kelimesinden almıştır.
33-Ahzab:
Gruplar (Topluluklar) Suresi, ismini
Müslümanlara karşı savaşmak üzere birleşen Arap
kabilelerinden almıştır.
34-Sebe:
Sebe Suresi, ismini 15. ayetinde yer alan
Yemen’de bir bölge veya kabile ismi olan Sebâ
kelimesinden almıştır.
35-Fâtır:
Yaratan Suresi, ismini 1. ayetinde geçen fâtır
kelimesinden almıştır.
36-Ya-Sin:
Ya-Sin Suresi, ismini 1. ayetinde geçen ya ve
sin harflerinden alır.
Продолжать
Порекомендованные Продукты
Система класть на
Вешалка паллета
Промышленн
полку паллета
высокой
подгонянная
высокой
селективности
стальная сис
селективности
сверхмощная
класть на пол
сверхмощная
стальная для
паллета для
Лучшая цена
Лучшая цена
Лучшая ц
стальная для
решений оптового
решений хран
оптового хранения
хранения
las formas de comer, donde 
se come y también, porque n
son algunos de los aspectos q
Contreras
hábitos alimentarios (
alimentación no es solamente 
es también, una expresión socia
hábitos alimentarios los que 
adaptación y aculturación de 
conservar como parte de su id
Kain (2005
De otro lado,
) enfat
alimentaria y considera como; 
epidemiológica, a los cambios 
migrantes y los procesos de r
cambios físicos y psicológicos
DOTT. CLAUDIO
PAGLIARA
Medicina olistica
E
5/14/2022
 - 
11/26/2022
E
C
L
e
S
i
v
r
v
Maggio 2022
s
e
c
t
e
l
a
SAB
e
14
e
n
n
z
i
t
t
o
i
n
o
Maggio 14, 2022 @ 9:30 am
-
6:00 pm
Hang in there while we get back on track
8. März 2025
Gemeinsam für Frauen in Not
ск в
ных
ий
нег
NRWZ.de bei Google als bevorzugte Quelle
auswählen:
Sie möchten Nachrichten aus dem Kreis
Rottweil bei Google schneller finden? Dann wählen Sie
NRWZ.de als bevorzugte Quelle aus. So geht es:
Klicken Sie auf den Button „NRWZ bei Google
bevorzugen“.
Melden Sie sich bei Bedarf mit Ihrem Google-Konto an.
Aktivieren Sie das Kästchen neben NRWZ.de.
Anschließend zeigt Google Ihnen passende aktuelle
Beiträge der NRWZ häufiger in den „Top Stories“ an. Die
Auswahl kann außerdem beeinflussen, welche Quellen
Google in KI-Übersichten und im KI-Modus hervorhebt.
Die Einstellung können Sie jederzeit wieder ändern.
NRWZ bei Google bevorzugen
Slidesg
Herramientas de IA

• _PROBLEM_: Down to the last line, reproduce the entries above precisely.

• _EXERCISE RESPONSE_:
kelimesinden almıştır.
33-Ahzab:
Gruplar (Topluluklar) Suresi, ismini
Müslümanlara karşı savaşmak üzere birleşen Arap
kabilelerinden almıştır.
34-Sebe:
Sebe Suresi, ismini 15. ayetinde yer alan
Yemen’de bir bölge veya kabile ismi olan Sebâ
kelimesinden almıştır.
35-Fâtır:
Yaratan Suresi, ismini 1. ayetinde geçen fâtır
kelimesinden almıştır.
36-Ya-Sin:
Ya-Sin Suresi, ismini 1. ayetinde geçen ya ve
sin harflerinden alır.
Продолжать
Порекомендованные Продукты
Система класть на
Вешалка паллета
Промышленн
полку паллета
высокой
подгонянная
высокой
селективности
стальная сис
селективности
сверхмощная
класть на пол
сверхмощная
стальная для
паллета для
Лучшая цена
Лучшая цена
Лучшая ц
стальная для
решений оптового
решений хран
оптового хранения
хранения
las formas de comer, donde 
se come y también, porque n
son algunos de los aspectos q
Contreras
hábitos alimentarios (
alimentación no es solamente 
es también, una expresión socia
hábitos alimentarios los que 
adaptación y aculturación de 
conservar como parte de su id
Kain (2005
De otro lado,
) enfat
alimentaria y considera como; 
epidemiológica, a los cambios 
migrantes y los procesos de r
cambios físicos y psicológicos
DOTT. CLAUDIO
PAGLIARA
Medicina olistica
E
5/14/2022
 - 
11/26/2022
E
C
L
e
S
i
v
r
v
Maggio 2022
s
e
c
t
e
l
a
SAB
e
14
e
n
n
z
i
t
t
o
i
n
o
Maggio 14, 2022 @ 9:30 am
-
6:00 pm
Hang in there while we get back on track
8. März 2025
Gemeinsam für Frauen in Not
ск в
ных
ий
нег
NRWZ.de bei Google als bevorzugte Quelle
auswählen:
Sie möchten Nachrichten aus dem Kreis
Rottweil bei Google schneller finden? Dann wählen Sie
NRWZ.de als bevorzugte Quelle aus. So geht es:
Klicken Sie auf den Button „NRWZ bei Google
bevorzugen“.
Melden Sie sich bei Bedarf mit Ihrem Google-Konto an.
Aktivieren Sie das Kästchen neben NRWZ.de.
Anschließend zeigt Google Ihnen passende aktuelle
Beiträge der NRWZ häufiger in den „Top Stories“ an. Die
Auswahl kann außerdem beeinflussen, welche Quellen
Google in KI-Übersichten und im KI-Modus hervorhebt.
Die Einstellung können Sie jederzeit wieder ändern.
NRWZ bei Google bevorzugen
Slidesg
Herramientas de IA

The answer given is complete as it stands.